The proportion of ODA going directly to low-income and developing countries in the form of bilateral aid has been steadily decreasing over the past decade to less than half in 2018.

The Department for International Development was set up in 1997 with the aim of promoting sustainable development and eliminating world poverty.

In 2019, it handled 73.2% of ODA, with other government departments contributing 22.3%. This proportion has steadily declined from 80.5% in 2015.

Preet Gill, Shadow International Development Secretary, said: “The British public are rightly proud of the impact U.K. aid has in supporting the poorest and most vulnerable in the world.

“Getting rid of an independent Department for International Development in the middle of a global pandemic is irresponsible, counter-productive and wrong.

“There has been no opportunity to feed into what the new department would look like.

“We need to know what kind of mechanism for accountability and scrutiny will exist.

“The very fact that Raab sneaked out £3bn of cuts the day before parliament went into recess shows they are going to evade scrutiny.

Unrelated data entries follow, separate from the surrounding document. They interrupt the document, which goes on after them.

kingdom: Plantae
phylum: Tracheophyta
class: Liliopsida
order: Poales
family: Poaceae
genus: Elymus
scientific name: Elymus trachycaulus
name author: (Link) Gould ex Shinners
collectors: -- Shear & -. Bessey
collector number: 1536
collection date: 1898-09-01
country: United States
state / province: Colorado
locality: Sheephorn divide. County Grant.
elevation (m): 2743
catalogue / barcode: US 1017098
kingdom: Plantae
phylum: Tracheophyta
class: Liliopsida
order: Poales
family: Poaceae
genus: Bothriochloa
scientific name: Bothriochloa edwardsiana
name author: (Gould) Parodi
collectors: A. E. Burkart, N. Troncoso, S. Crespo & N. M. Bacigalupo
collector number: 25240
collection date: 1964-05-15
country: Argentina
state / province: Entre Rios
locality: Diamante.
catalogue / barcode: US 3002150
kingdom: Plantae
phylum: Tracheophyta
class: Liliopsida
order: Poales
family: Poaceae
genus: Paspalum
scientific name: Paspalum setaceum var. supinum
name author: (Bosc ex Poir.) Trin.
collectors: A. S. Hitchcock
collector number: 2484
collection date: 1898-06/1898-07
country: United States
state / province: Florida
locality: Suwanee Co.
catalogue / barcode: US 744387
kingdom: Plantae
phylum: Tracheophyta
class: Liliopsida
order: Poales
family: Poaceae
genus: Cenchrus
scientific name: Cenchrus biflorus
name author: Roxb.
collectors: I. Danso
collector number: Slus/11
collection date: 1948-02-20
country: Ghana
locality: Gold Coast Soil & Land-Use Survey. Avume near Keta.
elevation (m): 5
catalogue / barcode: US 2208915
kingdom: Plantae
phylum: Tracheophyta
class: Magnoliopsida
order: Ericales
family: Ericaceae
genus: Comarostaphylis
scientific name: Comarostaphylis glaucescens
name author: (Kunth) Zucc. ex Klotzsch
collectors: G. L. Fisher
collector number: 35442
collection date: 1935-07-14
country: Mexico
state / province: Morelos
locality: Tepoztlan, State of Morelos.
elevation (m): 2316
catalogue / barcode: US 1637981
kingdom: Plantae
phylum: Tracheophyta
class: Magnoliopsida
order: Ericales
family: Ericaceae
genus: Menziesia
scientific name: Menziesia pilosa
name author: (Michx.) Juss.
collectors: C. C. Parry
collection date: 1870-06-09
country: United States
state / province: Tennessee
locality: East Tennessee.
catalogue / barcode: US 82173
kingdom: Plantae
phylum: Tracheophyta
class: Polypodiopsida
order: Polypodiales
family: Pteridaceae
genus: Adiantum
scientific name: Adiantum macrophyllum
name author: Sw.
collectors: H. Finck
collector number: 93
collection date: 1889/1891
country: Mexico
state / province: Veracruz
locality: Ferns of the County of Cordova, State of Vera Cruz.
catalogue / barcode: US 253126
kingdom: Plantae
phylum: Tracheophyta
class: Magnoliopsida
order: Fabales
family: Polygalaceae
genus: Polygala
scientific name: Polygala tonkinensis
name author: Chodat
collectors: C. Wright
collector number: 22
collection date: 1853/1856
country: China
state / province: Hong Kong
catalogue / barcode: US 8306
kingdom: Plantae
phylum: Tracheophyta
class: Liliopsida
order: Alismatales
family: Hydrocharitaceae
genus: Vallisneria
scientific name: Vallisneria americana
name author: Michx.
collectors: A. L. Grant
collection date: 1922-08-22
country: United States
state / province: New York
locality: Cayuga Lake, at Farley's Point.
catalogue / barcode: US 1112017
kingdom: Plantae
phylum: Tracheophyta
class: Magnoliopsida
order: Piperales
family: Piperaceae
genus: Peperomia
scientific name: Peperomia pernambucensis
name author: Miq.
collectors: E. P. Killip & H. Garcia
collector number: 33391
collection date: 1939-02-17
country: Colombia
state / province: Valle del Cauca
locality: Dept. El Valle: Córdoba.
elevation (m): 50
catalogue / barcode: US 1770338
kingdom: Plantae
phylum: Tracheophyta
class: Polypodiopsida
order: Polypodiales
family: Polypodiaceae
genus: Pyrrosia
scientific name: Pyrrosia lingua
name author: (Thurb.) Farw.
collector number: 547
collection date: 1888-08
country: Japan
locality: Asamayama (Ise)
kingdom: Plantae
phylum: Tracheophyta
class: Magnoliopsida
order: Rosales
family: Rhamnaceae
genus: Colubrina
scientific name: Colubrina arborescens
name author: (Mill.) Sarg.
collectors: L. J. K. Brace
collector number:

“As we face the reality of lower GDP, projects and programmes that are not transparent or have been found to have no or limited development impact should be the focus of re-evaluation.

“Labour wants the aid budget to deliver value for money for British taxpayers and urge the government to make sure it is focused on tackling poverty.”

Mr Raab, in his letter to the International Development Committee, asserted: “The UK will continue to prioritise poverty reduction for the ‘bottom billion’.”

His letter concluded: “Later this year, this Government will also look at how our aid budget can be used most effectively in our national interest through the Integrated Review – which will cover all aspects of the UK’s international policy.”

Mr Johnson’s DFID/FCO merger announcement was met with widespread criticism across party lines – former Conservative Prime Minister David Cameron called the decision “a mistake” and former Labour Prime Minister Tony Blair said he was “utterly dismayed”.

Mr Johnson said in his statement to the House of Commons: “The British taxpayer has the right to expect that we achieve the maximum value with every pound we spend.

“One cardinal lesson of the pandemic is that distinctions between diplomacy and overseas development are artificial and outdated.

“We give as much aid to Zambia as we do to Ukraine, though the latter is vital for European security.”

Oxfam GB CEO Danny Sriskandarajah, responding to Mr Johnson’s speech, pointed out that extreme poverty has fallen to near zero in Ukraine, but more than half of Zambians have less than $1.90 per day.

Aid groups have denied the government’s claim that they were consulted over the move, and the majority of civil servants were not informed prior to Mr Johnson’s announcement.

Current Secretary of State for International Development, Anne-Marie Trevelyan, will retire from her post in September.